(YOUR ASSIGNMENT):
An exact copy of every entry is needed, without the pictures.

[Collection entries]
------
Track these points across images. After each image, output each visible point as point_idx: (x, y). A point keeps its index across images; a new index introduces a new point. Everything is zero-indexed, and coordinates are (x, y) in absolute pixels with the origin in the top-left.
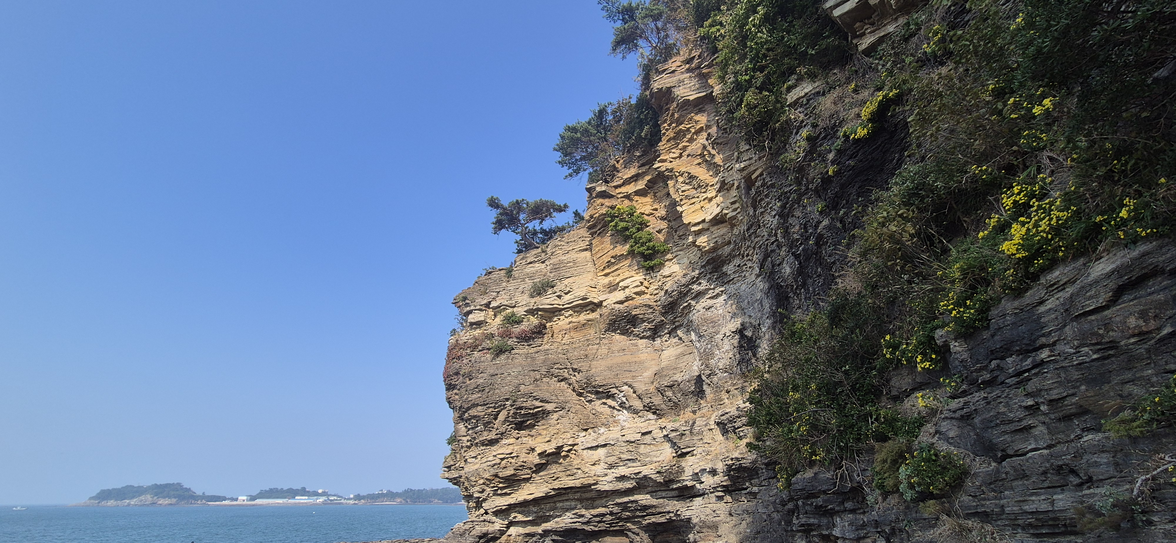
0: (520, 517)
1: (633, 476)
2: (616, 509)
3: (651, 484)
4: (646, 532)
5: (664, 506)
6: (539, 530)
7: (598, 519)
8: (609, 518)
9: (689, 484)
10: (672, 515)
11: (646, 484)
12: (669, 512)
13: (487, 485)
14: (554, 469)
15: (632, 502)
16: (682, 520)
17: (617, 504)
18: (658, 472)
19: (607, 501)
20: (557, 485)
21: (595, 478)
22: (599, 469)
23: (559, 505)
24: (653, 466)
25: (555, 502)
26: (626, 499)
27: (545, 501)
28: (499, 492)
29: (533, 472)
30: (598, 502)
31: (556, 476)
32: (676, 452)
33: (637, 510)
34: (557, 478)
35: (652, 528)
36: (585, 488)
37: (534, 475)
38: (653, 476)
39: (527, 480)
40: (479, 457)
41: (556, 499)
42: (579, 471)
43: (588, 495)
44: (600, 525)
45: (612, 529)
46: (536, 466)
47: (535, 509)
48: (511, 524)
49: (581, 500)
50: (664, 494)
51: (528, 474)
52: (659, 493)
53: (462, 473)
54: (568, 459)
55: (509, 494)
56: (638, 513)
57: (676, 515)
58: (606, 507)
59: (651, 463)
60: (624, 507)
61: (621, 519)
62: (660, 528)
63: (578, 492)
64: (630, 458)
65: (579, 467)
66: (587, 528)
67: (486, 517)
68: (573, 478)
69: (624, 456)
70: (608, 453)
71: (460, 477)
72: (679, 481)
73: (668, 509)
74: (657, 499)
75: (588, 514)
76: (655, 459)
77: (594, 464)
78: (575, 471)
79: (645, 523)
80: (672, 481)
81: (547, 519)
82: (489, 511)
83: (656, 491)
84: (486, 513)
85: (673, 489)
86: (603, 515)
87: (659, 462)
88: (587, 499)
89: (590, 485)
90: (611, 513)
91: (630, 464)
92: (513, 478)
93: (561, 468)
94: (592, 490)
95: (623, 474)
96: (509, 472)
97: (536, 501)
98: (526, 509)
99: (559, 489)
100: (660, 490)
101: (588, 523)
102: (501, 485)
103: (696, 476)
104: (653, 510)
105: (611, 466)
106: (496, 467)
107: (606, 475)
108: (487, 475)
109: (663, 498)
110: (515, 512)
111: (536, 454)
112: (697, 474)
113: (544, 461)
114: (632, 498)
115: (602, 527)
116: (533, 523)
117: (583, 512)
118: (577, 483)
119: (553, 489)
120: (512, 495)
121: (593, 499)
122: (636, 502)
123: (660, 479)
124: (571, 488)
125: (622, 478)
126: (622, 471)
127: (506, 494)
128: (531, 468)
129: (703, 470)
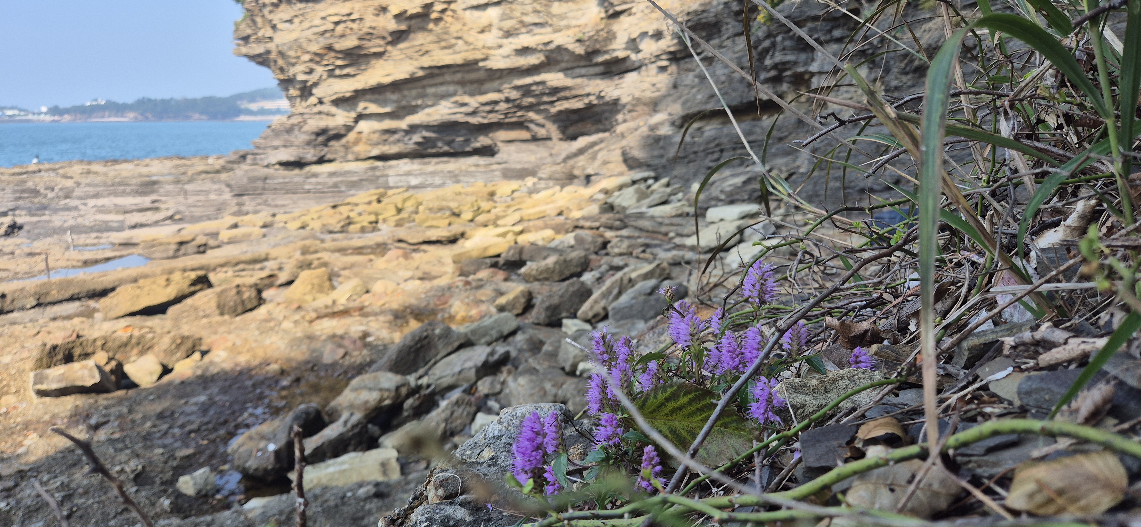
0: (373, 108)
1: (541, 47)
2: (514, 95)
3: (566, 58)
4: (554, 122)
5: (582, 87)
6: (403, 124)
7: (488, 108)
8: (503, 106)
9: (621, 54)
10: (592, 98)
11: (559, 58)
12: (588, 95)
13: (318, 63)
14: (419, 39)
15: (537, 84)
16: (607, 104)
17: (517, 88)
18: (579, 41)
19: (501, 84)
20: (427, 61)
21: (485, 51)
22: (491, 38)
23: (431, 90)
24: (570, 32)
25: (424, 87)
26: (528, 80)
27: (410, 86)
28: (338, 72)
29: (389, 43)
30: (487, 86)
31: (424, 49)
32: (607, 11)
33: (543, 94)
34: (427, 52)
35: (563, 117)
36: (470, 66)
37: (389, 48)
38: (571, 47)
39: (379, 55)
40: (296, 20)
41: (425, 82)
42: (460, 42)
43: (473, 76)
44: (491, 116)
45: (507, 120)
46: (392, 33)
47: (394, 97)
48: (360, 117)
49: (462, 83)
50: (583, 71)
51: (380, 46)
52: (577, 71)
53: (271, 46)
54: (442, 24)
55: (354, 76)
56: (546, 99)
57: (600, 97)
58: (499, 91)
59: (568, 27)
60: (526, 91)
61: (520, 107)
62: (574, 117)
63: (458, 72)
64: (537, 21)
65: (459, 35)
66: (474, 120)
67: (319, 108)
68: (450, 51)
69: (528, 19)
70: (504, 14)
71: (268, 52)
72: (606, 52)
73: (587, 90)
74: (574, 78)
75: (474, 102)
76: (574, 23)
77: (482, 31)
78: (453, 41)
79: (554, 110)
80: (596, 52)
81: (413, 110)
82: (325, 100)
83: (572, 68)
84: (321, 102)
85: (597, 64)
86: (496, 102)
87: (579, 26)
88: (472, 82)
89: (476, 62)
90: (507, 100)
91: (537, 30)
92: (356, 51)
93: (431, 38)
94: (479, 69)
95: (526, 45)
96: (350, 42)
97: (396, 86)
98: (381, 97)
99: (430, 68)
100: (579, 67)
101: (474, 113)
102: (339, 63)
103: (633, 44)
104: (567, 93)
105: (508, 34)
106: (328, 35)
107: (500, 46)
108: (315, 47)
109: (582, 76)
110: (366, 101)
111: (389, 16)
112: (634, 40)
113: (403, 27)
114: (537, 78)
115: (494, 118)
116: (391, 115)
117: (466, 99)
118: (457, 59)
119: (422, 68)
120: (358, 77)
121: (480, 82)
122: (543, 83)
123: (580, 50)
124: (448, 67)
125: (525, 51)
126: (525, 40)
127: (348, 76)
128: (384, 38)
129: (644, 34)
------
(EXERCISE SOLUTION):
Track these points across images. After each image, output each visible point as point_idx: (x, y). A point keeps its index across images; a new index introduces a new point. Everything is zero-indexed, and coordinates are (x, y) in absolute pixels with the origin in the top-left.
0: (520, 517)
1: (633, 476)
2: (616, 509)
3: (651, 484)
4: (646, 532)
5: (664, 506)
6: (539, 530)
7: (598, 519)
8: (609, 518)
9: (689, 484)
10: (672, 515)
11: (646, 484)
12: (669, 512)
13: (487, 485)
14: (554, 469)
15: (632, 502)
16: (682, 520)
17: (617, 504)
18: (658, 472)
19: (607, 501)
20: (557, 485)
21: (595, 478)
22: (599, 469)
23: (559, 505)
24: (653, 466)
25: (555, 502)
26: (626, 499)
27: (545, 501)
28: (499, 492)
29: (533, 472)
30: (598, 502)
31: (556, 476)
32: (676, 452)
33: (637, 510)
34: (557, 478)
35: (652, 528)
36: (585, 488)
37: (534, 475)
38: (653, 476)
39: (527, 480)
40: (479, 457)
41: (556, 499)
42: (579, 471)
43: (588, 495)
44: (600, 525)
45: (612, 529)
46: (536, 466)
47: (535, 509)
48: (511, 524)
49: (581, 500)
50: (664, 494)
51: (528, 474)
52: (659, 493)
53: (462, 473)
54: (568, 459)
55: (509, 494)
56: (638, 513)
57: (676, 515)
58: (606, 507)
59: (651, 463)
60: (624, 507)
61: (621, 519)
62: (660, 528)
63: (578, 492)
64: (630, 458)
65: (579, 467)
66: (587, 528)
67: (486, 517)
68: (573, 478)
69: (624, 456)
70: (608, 453)
71: (460, 477)
72: (679, 481)
73: (668, 509)
74: (657, 499)
75: (588, 514)
76: (655, 459)
77: (594, 464)
78: (575, 471)
79: (645, 523)
80: (672, 481)
81: (547, 519)
82: (489, 511)
83: (656, 491)
84: (486, 513)
85: (673, 489)
86: (603, 515)
87: (659, 462)
88: (587, 499)
89: (590, 485)
90: (611, 513)
91: (630, 464)
92: (513, 478)
93: (561, 468)
94: (592, 490)
95: (623, 474)
96: (509, 472)
97: (536, 501)
98: (526, 509)
99: (559, 489)
100: (660, 490)
101: (588, 523)
102: (501, 485)
103: (696, 476)
104: (653, 510)
105: (611, 466)
106: (496, 467)
107: (606, 475)
108: (487, 475)
109: (663, 498)
110: (515, 512)
111: (536, 454)
112: (697, 474)
113: (544, 461)
114: (632, 498)
115: (602, 527)
116: (533, 523)
117: (583, 512)
118: (577, 483)
119: (553, 489)
120: (512, 495)
121: (593, 499)
122: (636, 502)
123: (660, 479)
124: (571, 488)
125: (622, 478)
126: (622, 471)
127: (506, 494)
128: (531, 468)
129: (703, 470)
0: (373, 108)
1: (541, 47)
2: (514, 95)
3: (566, 58)
4: (554, 122)
5: (582, 87)
6: (403, 124)
7: (488, 108)
8: (503, 106)
9: (621, 54)
10: (592, 98)
11: (559, 58)
12: (588, 95)
13: (318, 63)
14: (419, 39)
15: (537, 84)
16: (607, 104)
17: (517, 88)
18: (579, 41)
19: (501, 84)
20: (427, 61)
21: (485, 51)
22: (491, 38)
23: (431, 90)
24: (570, 32)
25: (424, 87)
26: (528, 80)
27: (410, 86)
28: (338, 72)
29: (389, 43)
30: (487, 86)
31: (424, 49)
32: (607, 11)
33: (543, 94)
34: (427, 52)
35: (563, 117)
36: (470, 66)
37: (389, 48)
38: (571, 47)
39: (379, 55)
40: (296, 20)
41: (425, 82)
42: (460, 42)
43: (473, 76)
44: (491, 116)
45: (507, 120)
46: (392, 33)
47: (394, 97)
48: (360, 117)
49: (462, 83)
50: (583, 71)
51: (380, 46)
52: (577, 71)
53: (271, 46)
54: (442, 24)
55: (354, 76)
56: (546, 99)
57: (600, 97)
58: (499, 91)
59: (568, 27)
60: (526, 91)
61: (520, 107)
62: (574, 117)
63: (458, 72)
64: (537, 21)
65: (459, 35)
66: (474, 120)
67: (319, 108)
68: (450, 51)
69: (528, 19)
70: (504, 14)
71: (268, 52)
72: (606, 52)
73: (587, 90)
74: (574, 78)
75: (474, 102)
76: (574, 23)
77: (482, 31)
78: (453, 41)
79: (554, 110)
80: (596, 52)
81: (413, 110)
82: (325, 100)
83: (572, 68)
84: (321, 102)
85: (597, 64)
86: (496, 102)
87: (579, 26)
88: (472, 82)
89: (476, 62)
90: (507, 100)
91: (537, 30)
92: (356, 51)
93: (431, 38)
94: (479, 69)
95: (526, 45)
96: (350, 42)
97: (396, 86)
98: (381, 97)
99: (430, 68)
100: (579, 67)
101: (474, 113)
102: (339, 63)
103: (633, 44)
104: (567, 93)
105: (508, 34)
106: (328, 35)
107: (500, 46)
108: (315, 47)
109: (582, 76)
110: (366, 101)
111: (389, 16)
112: (634, 40)
113: (403, 27)
114: (537, 78)
115: (494, 118)
116: (391, 115)
117: (466, 99)
118: (457, 59)
119: (422, 68)
120: (358, 77)
121: (480, 82)
122: (543, 83)
123: (580, 50)
124: (448, 67)
125: (525, 51)
126: (525, 40)
127: (348, 76)
128: (384, 38)
129: (644, 34)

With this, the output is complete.